▸ CONSIGNE
Répondez à ces questions à partir du texte sur les carburants en Corse, ci-dessous :
(a) Quel organisme a sanctionné les entreprises ?
(b) À quelle date l'amende a-t-elle été infligée ?
(c) Quel est le montant de cette amende ?

▸ TEXTE EXTRAIT
-----

Corse : Des entreprises sanctionnées pour avoir fait grimper les prix des carburants
Des sanctions contre des entreprises pour gonflement des prix en Corse
L’Autorité de la concurrence a récemment sanctionné plusieurs entreprises en Corse pour avoir participé à une entente ayant faussé le marché des carburants. Cette pratique a permis d’augmenter artificiellement les coûts pour les concurrents et, en fin de compte, fait grimper les prix à la pompe.
Une amende record pour une pratique anticoncurrentielle
Le 17 novembre 2025, l’Autorité a infligé une amende de 187,5 millions d’euros à TotalEnergies Marketing France, deux filiales de Rubis et EG Retail. La cause : une entente sur l’accès aux dépôts pétroliers de l’île, qui gèrent les seuls sites de stockage locaux.

-----

(Données enregistrées)

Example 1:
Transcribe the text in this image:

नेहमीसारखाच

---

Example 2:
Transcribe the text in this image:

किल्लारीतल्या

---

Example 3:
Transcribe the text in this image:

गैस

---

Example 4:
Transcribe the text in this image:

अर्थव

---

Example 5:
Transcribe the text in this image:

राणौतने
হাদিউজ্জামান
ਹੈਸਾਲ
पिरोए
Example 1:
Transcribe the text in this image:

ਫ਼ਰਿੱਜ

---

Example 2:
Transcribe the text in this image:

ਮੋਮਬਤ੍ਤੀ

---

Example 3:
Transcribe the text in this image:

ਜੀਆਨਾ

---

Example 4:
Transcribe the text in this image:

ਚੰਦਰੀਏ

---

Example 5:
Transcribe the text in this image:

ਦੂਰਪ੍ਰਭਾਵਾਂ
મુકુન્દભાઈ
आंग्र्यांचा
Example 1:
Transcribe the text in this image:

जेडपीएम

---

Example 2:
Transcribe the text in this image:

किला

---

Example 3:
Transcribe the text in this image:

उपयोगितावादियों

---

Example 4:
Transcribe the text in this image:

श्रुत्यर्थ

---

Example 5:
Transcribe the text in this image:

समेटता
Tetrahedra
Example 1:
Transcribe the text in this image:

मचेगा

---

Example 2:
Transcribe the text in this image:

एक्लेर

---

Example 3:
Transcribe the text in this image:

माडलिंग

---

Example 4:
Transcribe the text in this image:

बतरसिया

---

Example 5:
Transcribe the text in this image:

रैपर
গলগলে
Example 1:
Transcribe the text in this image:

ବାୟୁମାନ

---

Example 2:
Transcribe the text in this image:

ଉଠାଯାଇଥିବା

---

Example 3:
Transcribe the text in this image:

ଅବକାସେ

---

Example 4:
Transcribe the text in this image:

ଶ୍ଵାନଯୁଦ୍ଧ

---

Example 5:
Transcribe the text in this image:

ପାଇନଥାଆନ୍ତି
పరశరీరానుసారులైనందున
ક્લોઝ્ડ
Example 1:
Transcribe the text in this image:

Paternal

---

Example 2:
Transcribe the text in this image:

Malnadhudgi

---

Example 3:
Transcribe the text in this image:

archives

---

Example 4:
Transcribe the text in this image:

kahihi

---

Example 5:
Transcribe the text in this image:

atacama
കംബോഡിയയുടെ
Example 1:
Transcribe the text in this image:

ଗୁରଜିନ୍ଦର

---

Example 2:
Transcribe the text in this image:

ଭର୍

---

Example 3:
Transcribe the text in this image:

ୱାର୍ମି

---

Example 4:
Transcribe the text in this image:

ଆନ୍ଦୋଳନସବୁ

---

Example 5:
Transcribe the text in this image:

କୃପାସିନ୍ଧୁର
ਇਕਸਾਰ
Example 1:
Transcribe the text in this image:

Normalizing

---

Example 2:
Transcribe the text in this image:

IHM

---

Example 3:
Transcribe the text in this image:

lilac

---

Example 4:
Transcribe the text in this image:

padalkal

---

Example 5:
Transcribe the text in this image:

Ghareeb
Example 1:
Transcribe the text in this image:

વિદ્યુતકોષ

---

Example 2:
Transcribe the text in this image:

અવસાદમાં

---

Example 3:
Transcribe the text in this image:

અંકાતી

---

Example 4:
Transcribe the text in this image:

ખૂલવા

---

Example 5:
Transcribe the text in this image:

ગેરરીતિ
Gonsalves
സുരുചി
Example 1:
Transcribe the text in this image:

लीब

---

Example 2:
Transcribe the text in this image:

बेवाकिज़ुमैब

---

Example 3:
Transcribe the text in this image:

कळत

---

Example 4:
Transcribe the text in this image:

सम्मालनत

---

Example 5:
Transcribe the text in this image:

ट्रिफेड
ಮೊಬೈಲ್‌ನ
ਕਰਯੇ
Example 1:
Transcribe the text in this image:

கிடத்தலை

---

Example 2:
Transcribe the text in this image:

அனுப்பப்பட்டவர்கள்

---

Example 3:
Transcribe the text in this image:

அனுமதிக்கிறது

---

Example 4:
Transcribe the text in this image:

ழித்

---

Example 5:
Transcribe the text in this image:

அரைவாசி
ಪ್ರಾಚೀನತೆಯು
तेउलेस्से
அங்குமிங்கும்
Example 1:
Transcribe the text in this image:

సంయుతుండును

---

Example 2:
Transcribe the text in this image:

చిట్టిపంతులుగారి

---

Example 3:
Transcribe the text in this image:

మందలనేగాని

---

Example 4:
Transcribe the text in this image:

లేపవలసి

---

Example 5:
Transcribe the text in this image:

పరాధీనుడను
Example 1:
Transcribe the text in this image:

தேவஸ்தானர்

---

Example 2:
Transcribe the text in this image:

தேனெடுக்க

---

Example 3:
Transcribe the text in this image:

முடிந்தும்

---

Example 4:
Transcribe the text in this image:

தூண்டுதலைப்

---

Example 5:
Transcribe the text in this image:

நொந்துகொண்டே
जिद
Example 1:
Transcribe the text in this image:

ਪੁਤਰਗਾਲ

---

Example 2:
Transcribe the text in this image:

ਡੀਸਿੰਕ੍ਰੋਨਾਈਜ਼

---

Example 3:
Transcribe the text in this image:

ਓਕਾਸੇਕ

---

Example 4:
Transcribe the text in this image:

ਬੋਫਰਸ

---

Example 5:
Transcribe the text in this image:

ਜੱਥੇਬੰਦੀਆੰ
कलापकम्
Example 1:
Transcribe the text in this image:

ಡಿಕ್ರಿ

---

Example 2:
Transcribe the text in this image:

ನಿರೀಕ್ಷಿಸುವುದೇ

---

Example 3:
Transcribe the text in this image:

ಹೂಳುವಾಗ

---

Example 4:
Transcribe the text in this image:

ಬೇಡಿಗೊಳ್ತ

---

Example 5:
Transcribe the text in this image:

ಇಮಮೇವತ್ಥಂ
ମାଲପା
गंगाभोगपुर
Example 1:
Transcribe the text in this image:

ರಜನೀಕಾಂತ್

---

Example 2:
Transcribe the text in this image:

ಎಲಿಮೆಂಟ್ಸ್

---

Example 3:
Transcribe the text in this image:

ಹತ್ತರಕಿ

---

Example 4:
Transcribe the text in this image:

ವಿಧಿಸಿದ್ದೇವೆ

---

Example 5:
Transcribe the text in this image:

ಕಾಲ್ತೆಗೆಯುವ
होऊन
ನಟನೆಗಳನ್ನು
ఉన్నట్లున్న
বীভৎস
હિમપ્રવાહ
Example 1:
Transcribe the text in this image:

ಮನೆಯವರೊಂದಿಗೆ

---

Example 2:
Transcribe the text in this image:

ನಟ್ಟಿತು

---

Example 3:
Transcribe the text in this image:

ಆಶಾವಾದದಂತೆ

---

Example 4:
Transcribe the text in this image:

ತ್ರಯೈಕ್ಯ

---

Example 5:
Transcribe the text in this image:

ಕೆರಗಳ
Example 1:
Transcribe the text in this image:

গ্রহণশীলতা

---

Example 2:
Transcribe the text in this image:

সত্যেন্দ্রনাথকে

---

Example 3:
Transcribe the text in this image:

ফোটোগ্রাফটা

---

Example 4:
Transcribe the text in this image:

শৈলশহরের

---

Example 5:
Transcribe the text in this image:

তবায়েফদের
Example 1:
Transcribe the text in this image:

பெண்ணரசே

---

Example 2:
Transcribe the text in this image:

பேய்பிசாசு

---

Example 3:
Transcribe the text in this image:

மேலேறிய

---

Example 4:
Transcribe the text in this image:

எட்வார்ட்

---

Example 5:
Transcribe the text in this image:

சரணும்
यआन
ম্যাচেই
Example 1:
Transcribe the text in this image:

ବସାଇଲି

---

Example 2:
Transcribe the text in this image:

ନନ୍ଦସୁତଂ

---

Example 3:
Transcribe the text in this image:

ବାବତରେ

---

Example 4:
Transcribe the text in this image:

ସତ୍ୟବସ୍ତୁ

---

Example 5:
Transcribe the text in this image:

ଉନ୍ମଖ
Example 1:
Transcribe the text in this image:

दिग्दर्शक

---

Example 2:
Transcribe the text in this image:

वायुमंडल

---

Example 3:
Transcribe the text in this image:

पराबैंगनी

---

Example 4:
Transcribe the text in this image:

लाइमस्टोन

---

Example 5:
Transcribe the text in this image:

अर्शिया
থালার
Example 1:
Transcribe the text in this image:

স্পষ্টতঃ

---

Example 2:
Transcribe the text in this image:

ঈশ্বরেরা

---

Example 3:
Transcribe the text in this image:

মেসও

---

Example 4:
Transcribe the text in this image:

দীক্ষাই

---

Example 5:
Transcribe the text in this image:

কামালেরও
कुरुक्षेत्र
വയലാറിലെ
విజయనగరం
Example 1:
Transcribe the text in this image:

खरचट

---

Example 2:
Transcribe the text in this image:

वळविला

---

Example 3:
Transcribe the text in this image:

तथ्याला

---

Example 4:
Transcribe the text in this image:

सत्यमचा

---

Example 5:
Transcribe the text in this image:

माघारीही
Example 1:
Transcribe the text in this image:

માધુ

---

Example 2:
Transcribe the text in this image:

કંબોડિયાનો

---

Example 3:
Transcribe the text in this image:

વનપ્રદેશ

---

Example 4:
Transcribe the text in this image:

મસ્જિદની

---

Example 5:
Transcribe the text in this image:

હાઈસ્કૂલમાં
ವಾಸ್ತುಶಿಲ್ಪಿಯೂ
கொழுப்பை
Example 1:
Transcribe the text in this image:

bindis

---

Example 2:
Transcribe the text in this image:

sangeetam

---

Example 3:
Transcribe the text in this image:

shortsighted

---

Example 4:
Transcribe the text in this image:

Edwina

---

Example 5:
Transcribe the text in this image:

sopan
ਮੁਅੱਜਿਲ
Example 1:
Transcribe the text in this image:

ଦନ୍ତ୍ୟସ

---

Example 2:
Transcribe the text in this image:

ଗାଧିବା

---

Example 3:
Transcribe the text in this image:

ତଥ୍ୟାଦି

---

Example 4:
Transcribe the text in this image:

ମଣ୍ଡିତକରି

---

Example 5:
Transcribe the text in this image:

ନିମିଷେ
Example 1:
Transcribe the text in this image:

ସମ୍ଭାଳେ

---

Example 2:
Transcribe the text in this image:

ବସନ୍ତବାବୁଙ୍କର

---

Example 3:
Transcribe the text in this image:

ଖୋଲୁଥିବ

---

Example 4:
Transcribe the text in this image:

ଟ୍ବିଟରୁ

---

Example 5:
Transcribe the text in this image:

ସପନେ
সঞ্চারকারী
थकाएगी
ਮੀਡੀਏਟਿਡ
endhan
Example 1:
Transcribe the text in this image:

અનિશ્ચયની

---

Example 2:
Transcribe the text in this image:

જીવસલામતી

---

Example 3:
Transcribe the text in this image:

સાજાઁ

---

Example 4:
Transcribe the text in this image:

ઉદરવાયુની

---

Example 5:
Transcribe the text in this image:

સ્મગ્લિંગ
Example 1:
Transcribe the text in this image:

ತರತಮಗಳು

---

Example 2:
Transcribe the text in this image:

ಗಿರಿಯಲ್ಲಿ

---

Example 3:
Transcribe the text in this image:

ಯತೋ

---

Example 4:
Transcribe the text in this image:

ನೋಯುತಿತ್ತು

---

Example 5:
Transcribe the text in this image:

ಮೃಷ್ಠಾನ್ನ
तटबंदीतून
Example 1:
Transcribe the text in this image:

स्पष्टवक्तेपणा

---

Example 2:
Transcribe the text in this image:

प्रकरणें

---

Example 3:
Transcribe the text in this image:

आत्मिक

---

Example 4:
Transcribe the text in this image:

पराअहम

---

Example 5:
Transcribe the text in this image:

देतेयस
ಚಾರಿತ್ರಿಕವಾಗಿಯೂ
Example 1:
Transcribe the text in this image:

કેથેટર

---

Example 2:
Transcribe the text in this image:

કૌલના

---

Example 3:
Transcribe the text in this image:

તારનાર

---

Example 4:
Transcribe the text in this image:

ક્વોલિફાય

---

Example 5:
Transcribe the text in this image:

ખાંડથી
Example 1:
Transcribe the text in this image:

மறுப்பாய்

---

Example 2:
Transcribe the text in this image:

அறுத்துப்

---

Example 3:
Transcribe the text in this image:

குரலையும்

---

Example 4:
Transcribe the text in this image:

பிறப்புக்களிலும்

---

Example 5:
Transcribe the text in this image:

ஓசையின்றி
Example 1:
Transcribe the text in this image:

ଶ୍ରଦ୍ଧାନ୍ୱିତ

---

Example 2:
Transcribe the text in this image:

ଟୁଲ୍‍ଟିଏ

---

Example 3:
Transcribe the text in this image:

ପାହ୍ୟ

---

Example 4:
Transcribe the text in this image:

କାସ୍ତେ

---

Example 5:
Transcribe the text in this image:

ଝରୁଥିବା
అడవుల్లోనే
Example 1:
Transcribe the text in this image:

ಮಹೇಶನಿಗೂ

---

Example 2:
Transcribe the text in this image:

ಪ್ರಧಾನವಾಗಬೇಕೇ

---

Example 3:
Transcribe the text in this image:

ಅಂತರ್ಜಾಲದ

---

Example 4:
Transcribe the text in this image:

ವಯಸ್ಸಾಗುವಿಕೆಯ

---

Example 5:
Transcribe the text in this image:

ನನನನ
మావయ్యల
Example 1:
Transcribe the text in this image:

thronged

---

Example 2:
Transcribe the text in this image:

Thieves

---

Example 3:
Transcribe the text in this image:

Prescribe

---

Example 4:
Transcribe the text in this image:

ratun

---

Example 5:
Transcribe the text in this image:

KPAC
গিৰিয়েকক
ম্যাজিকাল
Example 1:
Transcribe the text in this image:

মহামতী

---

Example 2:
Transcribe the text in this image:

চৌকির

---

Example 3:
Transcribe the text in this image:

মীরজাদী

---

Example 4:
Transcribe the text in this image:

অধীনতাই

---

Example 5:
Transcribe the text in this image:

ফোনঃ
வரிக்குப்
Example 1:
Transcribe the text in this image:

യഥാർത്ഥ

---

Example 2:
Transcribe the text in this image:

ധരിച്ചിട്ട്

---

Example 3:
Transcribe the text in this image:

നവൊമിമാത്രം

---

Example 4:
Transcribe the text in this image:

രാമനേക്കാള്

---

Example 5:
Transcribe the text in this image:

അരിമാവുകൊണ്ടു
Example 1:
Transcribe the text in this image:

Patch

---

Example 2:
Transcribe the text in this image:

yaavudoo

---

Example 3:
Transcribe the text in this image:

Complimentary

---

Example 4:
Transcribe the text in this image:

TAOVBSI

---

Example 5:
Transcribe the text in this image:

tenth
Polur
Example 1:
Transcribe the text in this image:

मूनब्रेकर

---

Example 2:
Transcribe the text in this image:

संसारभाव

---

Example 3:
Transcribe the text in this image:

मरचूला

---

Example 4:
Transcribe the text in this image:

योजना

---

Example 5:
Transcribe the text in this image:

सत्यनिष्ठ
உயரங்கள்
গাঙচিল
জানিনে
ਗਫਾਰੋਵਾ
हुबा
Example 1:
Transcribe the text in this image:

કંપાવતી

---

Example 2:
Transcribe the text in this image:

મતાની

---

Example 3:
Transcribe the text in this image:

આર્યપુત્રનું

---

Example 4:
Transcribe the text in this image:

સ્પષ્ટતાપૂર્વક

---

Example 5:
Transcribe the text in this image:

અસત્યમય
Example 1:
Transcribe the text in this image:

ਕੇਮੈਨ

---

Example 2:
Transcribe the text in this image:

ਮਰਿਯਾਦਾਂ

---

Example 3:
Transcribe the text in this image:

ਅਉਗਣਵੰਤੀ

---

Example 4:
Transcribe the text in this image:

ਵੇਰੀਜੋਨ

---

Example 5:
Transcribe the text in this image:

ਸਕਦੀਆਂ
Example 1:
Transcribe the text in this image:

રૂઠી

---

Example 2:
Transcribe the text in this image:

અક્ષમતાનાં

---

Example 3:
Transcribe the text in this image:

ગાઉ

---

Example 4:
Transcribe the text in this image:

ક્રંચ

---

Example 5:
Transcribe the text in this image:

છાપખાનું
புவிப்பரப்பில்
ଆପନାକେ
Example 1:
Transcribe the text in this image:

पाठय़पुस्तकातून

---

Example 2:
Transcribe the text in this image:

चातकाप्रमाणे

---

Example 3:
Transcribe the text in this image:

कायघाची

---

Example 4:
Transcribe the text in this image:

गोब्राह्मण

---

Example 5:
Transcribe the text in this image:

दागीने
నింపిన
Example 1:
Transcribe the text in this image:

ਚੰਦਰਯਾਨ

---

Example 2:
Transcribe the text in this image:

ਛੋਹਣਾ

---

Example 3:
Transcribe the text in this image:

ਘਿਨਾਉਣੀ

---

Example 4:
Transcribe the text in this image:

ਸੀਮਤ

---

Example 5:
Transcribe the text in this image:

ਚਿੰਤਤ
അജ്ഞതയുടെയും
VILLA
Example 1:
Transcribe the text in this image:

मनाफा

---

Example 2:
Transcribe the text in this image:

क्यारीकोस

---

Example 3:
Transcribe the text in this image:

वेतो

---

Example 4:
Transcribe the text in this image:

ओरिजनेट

-----

▸ CORRIGÉ RÉDIGÉ
(a) L'Autorité de la concurrence.
(b) Le 17 novembre 2025.
(c) 187,5 millions d'euros.